São absolutamente desprovidos de efeitos colaterais, mas aparentemente não produzem qualquer efeito benéfico.
Reposição hormonal.
Vários problemas, encontrados em mulheres no período pós-menopausa, já foram correlacionados com deficiências hormonais. Há alguns anos, alguns estudos demonstraram que a administração de estrógenos estava relacionada com uma diminuição na recorrência das infecções urinárias e também estava associada a um aumento da colonização vaginal por lactobacilos.
Estrógenos orais.
As evidências de benefícios com o uso de estrógenos orais são inconstantes. Alguns estudos isolados demonstraram algum benefício, entretanto a média dos resultados indica que não há indicação para a prevenção de infecções urinárias recorrentes. Além disso, estrógenos orais estão associados com graves efeitos colaterais e devem ser evitados em mulheres mais velhas ou portadoras de doenças cardiovasculares.
Estrógenos vaginais.
A administração de estrógenos vaginais vem demonstrando um pequeno efeito benéfico na prevenção da recorrência das infecções urinárias. A aceitação da medicação pode ser comprometida por sintomas de irritação local e desconforto que podem acometer cerca de 20% das pacientes.
Outros métodos de prevenção.
O Angocin (marca registrada) é um fitoterápico não disponível no Brasil. Há apenas um estudo bem estruturado que indica um leve benefício. Outros estudos são necessários.
A D-manose é um açúcar que agiria primariamente afetando o mecanismo de adesão das bactérias às células da bexiga. Essa ação foi demonstrada em estudos com animais, entretanto sua real eficácia deve ser comprovada em estudos controlados. Há um grande interesse em avaliar associações de D-manose com outros métodos de prevenção, como a associação com Cranberry, já disponível comercialmente, porém com eficácia indeterminada.

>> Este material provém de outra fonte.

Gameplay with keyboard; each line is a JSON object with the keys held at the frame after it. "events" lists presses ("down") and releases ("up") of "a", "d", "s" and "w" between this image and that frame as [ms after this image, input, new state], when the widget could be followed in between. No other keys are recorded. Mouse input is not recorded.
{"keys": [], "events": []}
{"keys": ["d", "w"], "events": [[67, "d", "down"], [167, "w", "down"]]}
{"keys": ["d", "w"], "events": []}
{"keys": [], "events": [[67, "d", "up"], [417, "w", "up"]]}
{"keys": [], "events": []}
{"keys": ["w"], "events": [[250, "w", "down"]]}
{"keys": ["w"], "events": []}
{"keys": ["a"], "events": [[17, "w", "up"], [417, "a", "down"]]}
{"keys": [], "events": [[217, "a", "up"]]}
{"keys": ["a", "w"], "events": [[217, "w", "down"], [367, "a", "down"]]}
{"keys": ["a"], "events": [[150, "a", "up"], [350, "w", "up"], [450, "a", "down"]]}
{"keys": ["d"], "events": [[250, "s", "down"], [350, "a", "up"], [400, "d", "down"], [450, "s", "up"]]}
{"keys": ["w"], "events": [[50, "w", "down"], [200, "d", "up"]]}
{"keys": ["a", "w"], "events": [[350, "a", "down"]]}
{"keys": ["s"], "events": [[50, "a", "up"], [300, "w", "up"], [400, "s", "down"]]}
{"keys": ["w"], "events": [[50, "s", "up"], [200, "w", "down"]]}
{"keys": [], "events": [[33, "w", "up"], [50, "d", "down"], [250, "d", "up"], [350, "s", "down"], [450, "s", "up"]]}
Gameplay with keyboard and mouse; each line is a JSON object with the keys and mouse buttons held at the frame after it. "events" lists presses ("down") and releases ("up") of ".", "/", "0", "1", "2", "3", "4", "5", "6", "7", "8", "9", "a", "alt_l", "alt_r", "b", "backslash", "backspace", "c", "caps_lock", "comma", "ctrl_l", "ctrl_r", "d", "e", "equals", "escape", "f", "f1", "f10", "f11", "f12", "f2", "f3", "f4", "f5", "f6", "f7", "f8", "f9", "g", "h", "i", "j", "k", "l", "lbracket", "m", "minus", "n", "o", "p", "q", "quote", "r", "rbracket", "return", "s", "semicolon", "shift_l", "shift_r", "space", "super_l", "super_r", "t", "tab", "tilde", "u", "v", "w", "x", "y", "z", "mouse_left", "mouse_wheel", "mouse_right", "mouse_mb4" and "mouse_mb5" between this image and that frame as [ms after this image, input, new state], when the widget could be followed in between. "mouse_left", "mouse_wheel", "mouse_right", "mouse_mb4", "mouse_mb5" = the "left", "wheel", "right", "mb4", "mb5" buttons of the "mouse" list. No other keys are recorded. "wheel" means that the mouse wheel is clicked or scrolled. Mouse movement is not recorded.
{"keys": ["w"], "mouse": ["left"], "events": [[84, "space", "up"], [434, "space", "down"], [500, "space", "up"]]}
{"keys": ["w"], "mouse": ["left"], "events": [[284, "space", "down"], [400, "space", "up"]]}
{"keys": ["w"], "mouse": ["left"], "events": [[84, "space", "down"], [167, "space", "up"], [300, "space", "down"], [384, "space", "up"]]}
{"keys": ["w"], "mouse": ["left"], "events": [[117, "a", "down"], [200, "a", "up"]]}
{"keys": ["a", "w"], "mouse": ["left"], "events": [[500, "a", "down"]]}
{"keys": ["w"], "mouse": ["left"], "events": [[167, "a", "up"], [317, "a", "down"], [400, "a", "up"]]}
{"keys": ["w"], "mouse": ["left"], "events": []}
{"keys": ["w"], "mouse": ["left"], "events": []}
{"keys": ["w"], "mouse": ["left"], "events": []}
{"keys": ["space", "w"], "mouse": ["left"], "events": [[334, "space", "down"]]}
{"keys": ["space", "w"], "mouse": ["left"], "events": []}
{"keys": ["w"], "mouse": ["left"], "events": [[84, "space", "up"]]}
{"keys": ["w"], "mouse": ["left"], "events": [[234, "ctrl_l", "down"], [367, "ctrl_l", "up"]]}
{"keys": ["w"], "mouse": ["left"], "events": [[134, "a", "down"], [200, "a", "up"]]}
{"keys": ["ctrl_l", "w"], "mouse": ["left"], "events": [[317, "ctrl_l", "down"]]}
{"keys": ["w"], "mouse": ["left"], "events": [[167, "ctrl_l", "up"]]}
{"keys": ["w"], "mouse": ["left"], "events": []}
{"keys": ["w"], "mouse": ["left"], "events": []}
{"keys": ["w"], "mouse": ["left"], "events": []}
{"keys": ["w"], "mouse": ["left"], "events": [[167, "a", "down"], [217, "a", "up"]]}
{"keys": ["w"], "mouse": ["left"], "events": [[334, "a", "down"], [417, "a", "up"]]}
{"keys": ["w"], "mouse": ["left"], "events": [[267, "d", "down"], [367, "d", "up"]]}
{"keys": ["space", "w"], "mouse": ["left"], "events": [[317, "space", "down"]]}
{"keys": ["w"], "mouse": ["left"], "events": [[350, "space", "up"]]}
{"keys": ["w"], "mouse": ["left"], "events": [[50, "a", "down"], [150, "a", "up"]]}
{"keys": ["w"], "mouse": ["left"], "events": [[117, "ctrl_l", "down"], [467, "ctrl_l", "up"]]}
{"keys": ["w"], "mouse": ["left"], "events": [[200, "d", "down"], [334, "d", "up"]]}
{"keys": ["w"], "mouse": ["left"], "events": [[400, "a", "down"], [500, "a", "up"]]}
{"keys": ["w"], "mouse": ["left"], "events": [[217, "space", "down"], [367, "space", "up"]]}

A forscolina também foi estudada em animais e agiria através do aumento dos níveis de AMP cíclico, uma molécula importante nos processos fisiológicos da célula, incluindo às envolvidas no sistema imunológico. Sua eficácia em humanos deve ser comprovada através de estudos controlados.
Comer bem, a dieta anti-inflamatória.
Nosso intestino é um órgão extremamente importante do sistema imunológico. Alimentos inadequados podem irritar o intestino desencadeando deficiência de absorção de elementos essências ao organismo e também desencadeando respostas imunológicas muito graves, como as doenças autoimunes. Anticorpos gerados por esse processo podem agredir vários órgãos, incluindo a bexiga.
Na bexiga, pode haver inflamação e outras lesões. Células inflamadas do aparelho urinário são particularmente suscetíveis à infecção bacteriana.
Recentemente, a deficiência de vitamina D tem sido apontada como um fator de risco para a infecção bacteriana.